Stage: Leeds, NME/Radio 1
Time: Saturday 4.20pm
Dress code: Sharply-combed fringes and sleeveless T-shirts for the band, apart from singer Tom Clarke, who's in a blouson jacket. Jumpers for the crowd - it's turned cold and cloudy overnight.
In summary: Another band who are big with the kids and, therefore pack out the second-biggest stage. The Coventry teenagers sing angry songs about small-town life. Clarke is the focal point, gesticulating like a Gallagher and singing in a voice more than vaguely reminiscent of a young Paul Weller.

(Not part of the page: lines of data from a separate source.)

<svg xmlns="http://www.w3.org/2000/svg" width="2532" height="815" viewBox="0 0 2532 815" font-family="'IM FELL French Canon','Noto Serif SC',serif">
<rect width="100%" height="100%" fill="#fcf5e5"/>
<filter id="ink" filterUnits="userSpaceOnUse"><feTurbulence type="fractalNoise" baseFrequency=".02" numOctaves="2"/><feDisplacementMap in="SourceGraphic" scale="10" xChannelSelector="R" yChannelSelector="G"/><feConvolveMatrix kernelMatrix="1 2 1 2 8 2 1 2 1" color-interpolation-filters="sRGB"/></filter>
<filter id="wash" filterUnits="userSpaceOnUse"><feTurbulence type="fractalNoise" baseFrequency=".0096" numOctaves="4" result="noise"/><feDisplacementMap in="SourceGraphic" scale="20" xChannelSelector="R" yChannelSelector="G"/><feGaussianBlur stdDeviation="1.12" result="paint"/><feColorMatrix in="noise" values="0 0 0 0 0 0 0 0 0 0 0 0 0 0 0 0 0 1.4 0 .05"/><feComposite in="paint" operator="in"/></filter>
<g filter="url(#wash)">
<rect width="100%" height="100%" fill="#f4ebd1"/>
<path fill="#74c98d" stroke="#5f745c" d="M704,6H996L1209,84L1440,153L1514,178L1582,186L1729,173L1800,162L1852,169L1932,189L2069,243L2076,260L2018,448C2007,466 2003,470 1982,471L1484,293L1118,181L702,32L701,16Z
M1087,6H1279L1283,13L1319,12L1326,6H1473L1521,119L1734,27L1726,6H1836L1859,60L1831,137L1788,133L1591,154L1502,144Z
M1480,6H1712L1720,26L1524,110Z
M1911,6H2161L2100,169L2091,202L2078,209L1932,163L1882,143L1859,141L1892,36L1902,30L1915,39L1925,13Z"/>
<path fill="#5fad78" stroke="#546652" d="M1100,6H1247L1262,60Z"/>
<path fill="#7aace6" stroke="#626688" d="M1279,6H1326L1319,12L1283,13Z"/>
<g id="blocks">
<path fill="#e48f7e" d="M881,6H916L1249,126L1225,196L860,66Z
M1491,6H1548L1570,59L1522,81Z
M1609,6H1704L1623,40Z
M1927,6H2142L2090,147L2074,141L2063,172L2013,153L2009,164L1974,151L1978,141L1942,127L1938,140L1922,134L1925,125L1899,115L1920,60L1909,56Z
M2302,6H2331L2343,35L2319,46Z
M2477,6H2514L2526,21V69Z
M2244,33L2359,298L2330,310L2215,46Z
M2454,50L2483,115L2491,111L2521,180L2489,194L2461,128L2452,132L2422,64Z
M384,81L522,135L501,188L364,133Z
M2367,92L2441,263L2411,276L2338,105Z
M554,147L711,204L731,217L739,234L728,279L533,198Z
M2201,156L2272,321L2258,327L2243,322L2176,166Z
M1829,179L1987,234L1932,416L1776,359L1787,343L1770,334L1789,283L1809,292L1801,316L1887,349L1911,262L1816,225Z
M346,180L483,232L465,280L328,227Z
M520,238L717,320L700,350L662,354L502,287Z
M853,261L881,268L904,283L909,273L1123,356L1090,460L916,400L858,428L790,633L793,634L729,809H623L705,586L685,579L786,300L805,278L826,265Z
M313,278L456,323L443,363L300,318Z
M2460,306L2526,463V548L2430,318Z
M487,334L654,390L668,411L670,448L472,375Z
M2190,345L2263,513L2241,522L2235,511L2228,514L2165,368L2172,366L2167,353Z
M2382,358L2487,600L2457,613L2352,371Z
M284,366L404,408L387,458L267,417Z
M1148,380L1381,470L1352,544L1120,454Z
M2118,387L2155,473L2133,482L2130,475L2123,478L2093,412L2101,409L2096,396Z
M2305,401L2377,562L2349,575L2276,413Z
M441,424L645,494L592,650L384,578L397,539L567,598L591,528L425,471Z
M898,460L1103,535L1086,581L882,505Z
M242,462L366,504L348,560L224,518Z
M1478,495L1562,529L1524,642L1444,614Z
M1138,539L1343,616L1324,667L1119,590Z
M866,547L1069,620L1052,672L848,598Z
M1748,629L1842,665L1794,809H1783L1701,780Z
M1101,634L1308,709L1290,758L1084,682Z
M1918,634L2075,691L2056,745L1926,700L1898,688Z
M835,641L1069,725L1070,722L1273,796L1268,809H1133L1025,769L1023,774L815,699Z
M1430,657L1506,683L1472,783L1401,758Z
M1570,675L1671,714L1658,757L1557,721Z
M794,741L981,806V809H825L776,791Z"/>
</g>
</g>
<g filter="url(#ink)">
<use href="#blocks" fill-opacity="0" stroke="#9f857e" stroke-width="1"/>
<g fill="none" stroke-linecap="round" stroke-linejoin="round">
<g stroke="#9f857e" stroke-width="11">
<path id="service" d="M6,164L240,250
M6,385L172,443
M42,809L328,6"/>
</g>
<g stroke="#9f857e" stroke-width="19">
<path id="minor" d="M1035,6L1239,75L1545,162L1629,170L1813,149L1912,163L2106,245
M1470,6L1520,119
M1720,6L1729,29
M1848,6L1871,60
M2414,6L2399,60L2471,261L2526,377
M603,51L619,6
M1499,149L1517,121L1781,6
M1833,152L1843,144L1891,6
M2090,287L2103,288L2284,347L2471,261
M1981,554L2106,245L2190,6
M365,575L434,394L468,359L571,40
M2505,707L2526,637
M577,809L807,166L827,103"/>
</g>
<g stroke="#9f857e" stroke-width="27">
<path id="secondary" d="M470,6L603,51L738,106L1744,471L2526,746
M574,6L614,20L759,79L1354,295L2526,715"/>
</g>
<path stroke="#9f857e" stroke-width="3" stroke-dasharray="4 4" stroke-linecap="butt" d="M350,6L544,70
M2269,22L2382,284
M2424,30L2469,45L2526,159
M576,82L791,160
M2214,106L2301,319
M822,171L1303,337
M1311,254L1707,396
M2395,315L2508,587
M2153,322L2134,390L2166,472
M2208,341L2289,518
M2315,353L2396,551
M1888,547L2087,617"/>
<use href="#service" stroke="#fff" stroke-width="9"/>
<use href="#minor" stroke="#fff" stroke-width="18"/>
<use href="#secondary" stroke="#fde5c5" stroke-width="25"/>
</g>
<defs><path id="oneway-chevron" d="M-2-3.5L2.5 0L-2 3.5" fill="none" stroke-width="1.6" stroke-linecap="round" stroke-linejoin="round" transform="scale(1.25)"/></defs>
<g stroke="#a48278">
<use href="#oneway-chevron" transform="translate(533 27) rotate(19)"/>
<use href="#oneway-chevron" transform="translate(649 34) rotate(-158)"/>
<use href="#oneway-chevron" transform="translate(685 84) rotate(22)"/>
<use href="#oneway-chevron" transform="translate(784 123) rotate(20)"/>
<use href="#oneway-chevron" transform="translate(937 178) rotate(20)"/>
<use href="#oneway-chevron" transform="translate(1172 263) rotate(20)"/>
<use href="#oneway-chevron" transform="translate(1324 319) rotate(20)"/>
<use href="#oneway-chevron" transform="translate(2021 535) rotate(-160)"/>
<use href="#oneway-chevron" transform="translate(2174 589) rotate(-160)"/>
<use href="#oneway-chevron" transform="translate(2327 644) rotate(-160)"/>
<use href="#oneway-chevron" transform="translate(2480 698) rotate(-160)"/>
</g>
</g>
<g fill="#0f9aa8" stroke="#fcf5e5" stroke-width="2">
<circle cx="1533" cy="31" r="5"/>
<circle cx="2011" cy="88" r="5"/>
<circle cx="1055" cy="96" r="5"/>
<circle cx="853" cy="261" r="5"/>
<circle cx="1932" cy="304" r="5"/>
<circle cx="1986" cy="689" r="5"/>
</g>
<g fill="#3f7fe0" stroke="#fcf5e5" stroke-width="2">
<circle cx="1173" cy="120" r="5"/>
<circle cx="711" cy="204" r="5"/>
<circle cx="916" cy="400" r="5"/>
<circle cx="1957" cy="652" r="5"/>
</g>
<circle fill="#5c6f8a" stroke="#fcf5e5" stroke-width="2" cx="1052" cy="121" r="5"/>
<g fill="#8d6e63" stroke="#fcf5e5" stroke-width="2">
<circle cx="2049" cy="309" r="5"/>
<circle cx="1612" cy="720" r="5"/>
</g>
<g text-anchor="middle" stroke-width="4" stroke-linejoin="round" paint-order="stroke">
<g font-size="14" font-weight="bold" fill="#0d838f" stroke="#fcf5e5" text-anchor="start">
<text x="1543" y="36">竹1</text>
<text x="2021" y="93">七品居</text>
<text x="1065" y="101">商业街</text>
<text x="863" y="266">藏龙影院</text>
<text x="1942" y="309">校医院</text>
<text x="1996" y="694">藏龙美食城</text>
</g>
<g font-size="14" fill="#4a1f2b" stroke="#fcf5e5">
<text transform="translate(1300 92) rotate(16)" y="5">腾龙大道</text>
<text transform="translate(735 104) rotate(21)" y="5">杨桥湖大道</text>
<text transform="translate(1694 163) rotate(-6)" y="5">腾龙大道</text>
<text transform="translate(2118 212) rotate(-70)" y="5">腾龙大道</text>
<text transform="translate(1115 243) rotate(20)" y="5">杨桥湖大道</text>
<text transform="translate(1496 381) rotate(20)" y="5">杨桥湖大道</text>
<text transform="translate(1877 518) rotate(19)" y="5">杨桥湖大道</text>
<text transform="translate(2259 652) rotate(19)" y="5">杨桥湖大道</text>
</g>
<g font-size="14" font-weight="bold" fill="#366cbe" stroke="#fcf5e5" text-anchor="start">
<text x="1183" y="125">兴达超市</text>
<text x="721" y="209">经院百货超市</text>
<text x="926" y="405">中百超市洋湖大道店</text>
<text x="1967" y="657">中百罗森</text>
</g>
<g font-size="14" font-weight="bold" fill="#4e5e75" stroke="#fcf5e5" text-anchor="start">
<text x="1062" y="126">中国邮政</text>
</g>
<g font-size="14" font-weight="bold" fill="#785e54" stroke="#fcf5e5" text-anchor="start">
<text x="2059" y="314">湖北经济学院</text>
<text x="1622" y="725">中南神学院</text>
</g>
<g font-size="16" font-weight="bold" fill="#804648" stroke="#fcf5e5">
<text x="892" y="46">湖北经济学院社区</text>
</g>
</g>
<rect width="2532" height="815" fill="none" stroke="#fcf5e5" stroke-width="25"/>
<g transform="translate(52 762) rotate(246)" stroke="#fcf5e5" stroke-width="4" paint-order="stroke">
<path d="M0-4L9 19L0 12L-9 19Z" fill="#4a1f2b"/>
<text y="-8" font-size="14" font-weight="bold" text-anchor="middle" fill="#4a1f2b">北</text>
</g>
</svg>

Highlight: The set peaks early on with Had Enough. "I want to see every fucking hand in the air" orders Clarke in exactly the same way as he did at Reading yesterday. The crowd oblige. It's a great tune with a bit more variation than a lot of the Enemy's material. The two-part chorus has everyone hurling out "had enough! had enough!", even though they don't mean it.
Better than: The Horrors, whose spooky punk posing attracted barely half the crowd of Clarke and co. The Enemy's furious, gobby, but ultimately self-confident music strikes a real chord with an audience of their peers.
Worse than: The Jam. He can nick his vocal stylings, but Clarke can't yet write a melody like Paul Weller.
Talking point: Bassist Andy Hopkins is forced off stage after a quick stage dive ends in aggro from security who won't let him back on. He storms back on eventually, after leaving Clarke and drummer Liam Watts to busk through two-thirds of a song by themselves, and bellows into the mic, "If that had happened on the street, I would have had you ... [quotation curtailed for reasons of foul language]."
Where they'll be next year: It all depends on how their second album ("out next June" trails Clarke) goes down.